A new Pentagon panel will study extremism within the military ranks, including the ability of the services to weed out recruits with extremist views and whether military law or regulations should be amended to address the issue, according to a memorandum released Friday.
Defense Secretary Lloyd Austin charged the new Countering Extremism Working Group with overseeing a study meant to provide the Pentagon “greater fidelity on the scope of the problem,” according to the memo. It comes as the active-duty military has in recent days completed one-day stand downs to discuss extremism within the ranks. The stand downs were ordered by Austin shortly after he took office in late January and in the wake of the Jan. 6 attack on the Capitol by some supporters of former President Donald Trump.
“The vast majority of those who serve in uniform and their civilian colleagues do so with great honor and integrity, but any extremist behavior in the force can have an outsized impact,” Austin wrote in his memo issued Friday after he met with the civilian leaders of the military departments to discuss initial findings from the stand down.
John Kirby, the Pentagon’s chief spokesman, declined to discuss specific findings from the stand downs, saying officials needed time to study their results. But he said the service secretaries told Austin that troops want clearer information about what constitutes extremism.
“It was clear to the secretary that [the service secretaries] took it seriously, [and] that they believe their people across the force took it seriously,” Kirby said of the Friday meeting. “One consistent thing [Austin] did hear was that the force wants better guidance … about what extremist activity really is — guidance that is as clear as possible.”
Military regulations are murky about precisely what constitutes extremist activity, and current Defense Department rules do not bar troops from membership in extremist organizations unless they actively participate in activity deemed illegal or that could harm military order and discipline. Austin has charged the new group with immediately reviewing the Pentagon’s rules regulating extremism, including whether the Uniform Code of Military Justice should include a specific crime related to extremism.
The panel’s efforts would likely examine whether the military should expel troops found to be inactive members of extremist organizations, but Kirby said it was too early to determine precisely what changes could be made.

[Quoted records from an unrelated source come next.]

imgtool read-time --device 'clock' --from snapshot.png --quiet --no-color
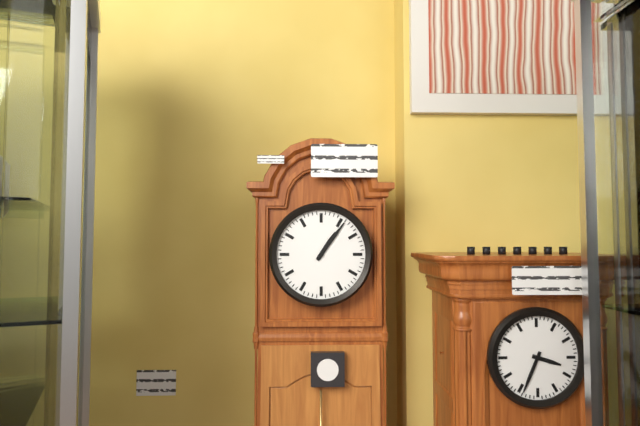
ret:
1:06
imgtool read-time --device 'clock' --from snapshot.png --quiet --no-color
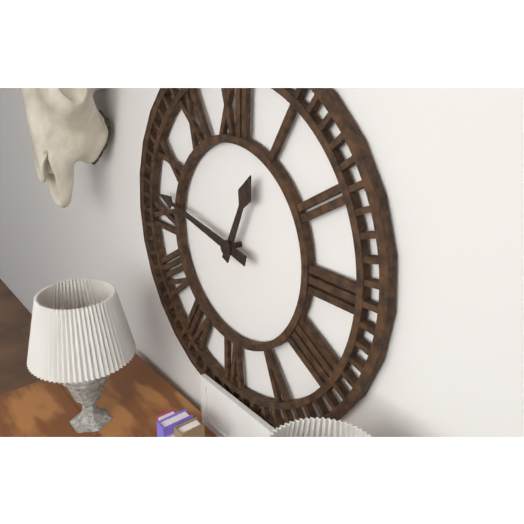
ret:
12:47
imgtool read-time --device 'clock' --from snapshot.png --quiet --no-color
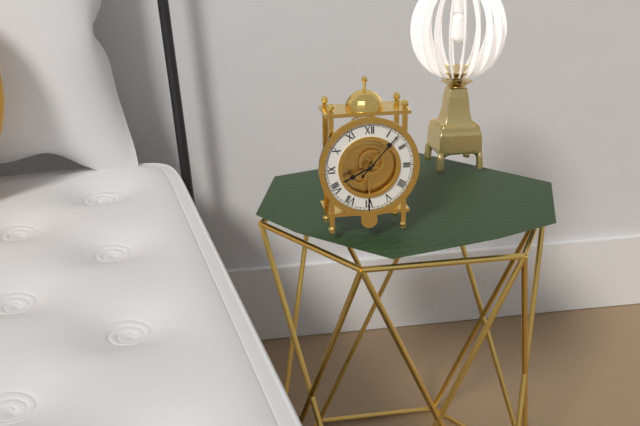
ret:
8:07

In addition to its mandate to review military law and policy, the group is also to examine the Defense Department’s ability to screen potential recruits for extremist ideologies, including probing processes to better screen applicants’ social media.

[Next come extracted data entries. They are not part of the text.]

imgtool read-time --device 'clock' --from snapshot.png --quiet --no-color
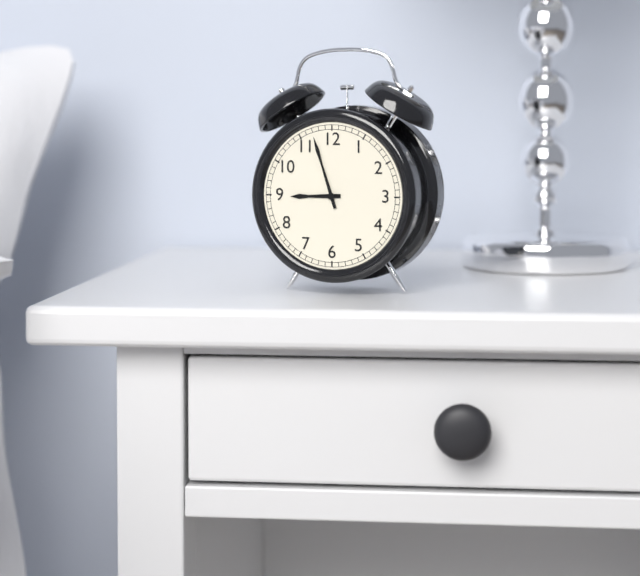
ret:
8:57
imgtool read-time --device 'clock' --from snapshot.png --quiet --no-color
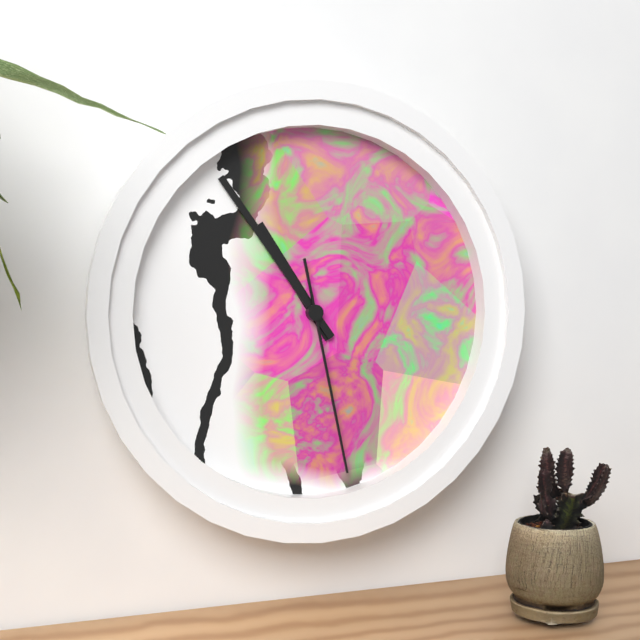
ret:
10:54:28
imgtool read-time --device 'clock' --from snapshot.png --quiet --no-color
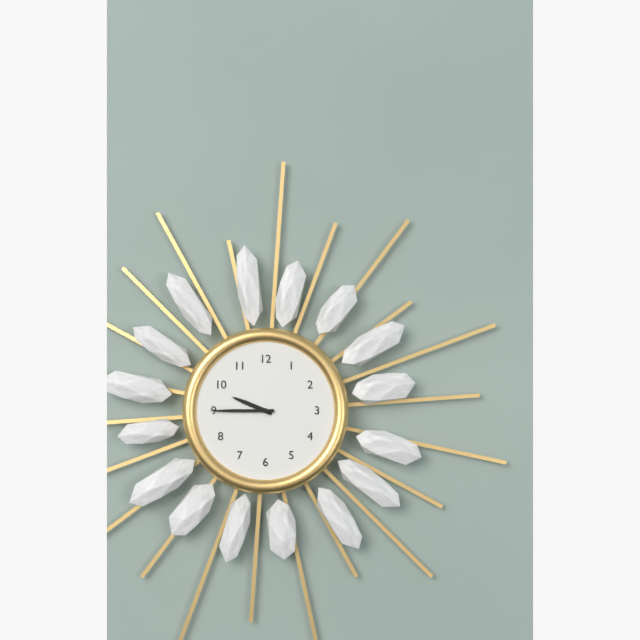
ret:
9:45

The group will also review Pentagon training material, including its insider threat programs, to determine if it is adequate or needs to better educate troops on extremism.
In Austin’s memo, he asked the panel to address so-called “gray areas,” such as troops who do not express extremist views or act on them, but do things such as “reading, following and liking extremist material and content” online.
The panel is also to oversee immediate actions Austin directed Friday following the stand downs.
The defense secretary ordered the military services to work together to standardize screening questionnaires for potential recruits meant to weed out those with extremist views and “ensure only the best qualified recruits” are accepted. The services are also instructed to ensure it is clear to candidates that false answers on questionnaires could be punished with criminal action for “false enlistment.”
Austin also directed the service secretaries to update their training for service members leaving the military to include education about the “potential targeting of service members by extremist groups.”
A Pentagon study conducted last year concluded extremist groups were increasingly looking to recruit current and former military members for a variety of reasons, including their leadership skills, weapons and tactics knowledge, and the sense of legitimacy veterans could lend to their cause, officials have said.
“More needs to be done to educate and inform transitioning members about who or what are waiting for them on the [civilian] side,” Kirby said. “We have to focus on how to prepare transitioning member to be aware of that interest in them, and know what it feels like, looks like and sounds like when these groups are targeting them.”
Kirby reiterated the Pentagon’s contention that anti-extremism efforts are not aimed at blocking troops from holding political or religious views, a charge some lawmakers and others have lobbed at Austin since the initial announcement of the stand downs in February.
The efforts are meant to root out those who hold “extreme hatred” and discriminate based on ethnicity or “personal backgrounds,” Kirby said.
“This is not about being the thought police,” he said. “It’s not about identifying what you as an individual [think] between your ears. It’s about what you do with what’s in between your ears — the behavior and conduct that is inspire or influenced by [extreme] ideology.”
The Countering Extremism Working Group is to be led by Bishop Garrison, a top adviser to Austin charged with counseling him on issues including diversity, equity and inclusion. Other members of the group will include senior officials from each military service, outside experts on extremism and officials from other federal agencies, according to the memo.
The group will first meet in mid-April and is expected to provide Austin with initial recommendations for mid-term and long-term actions that the Pentagon can take within 90 days, Kirby said.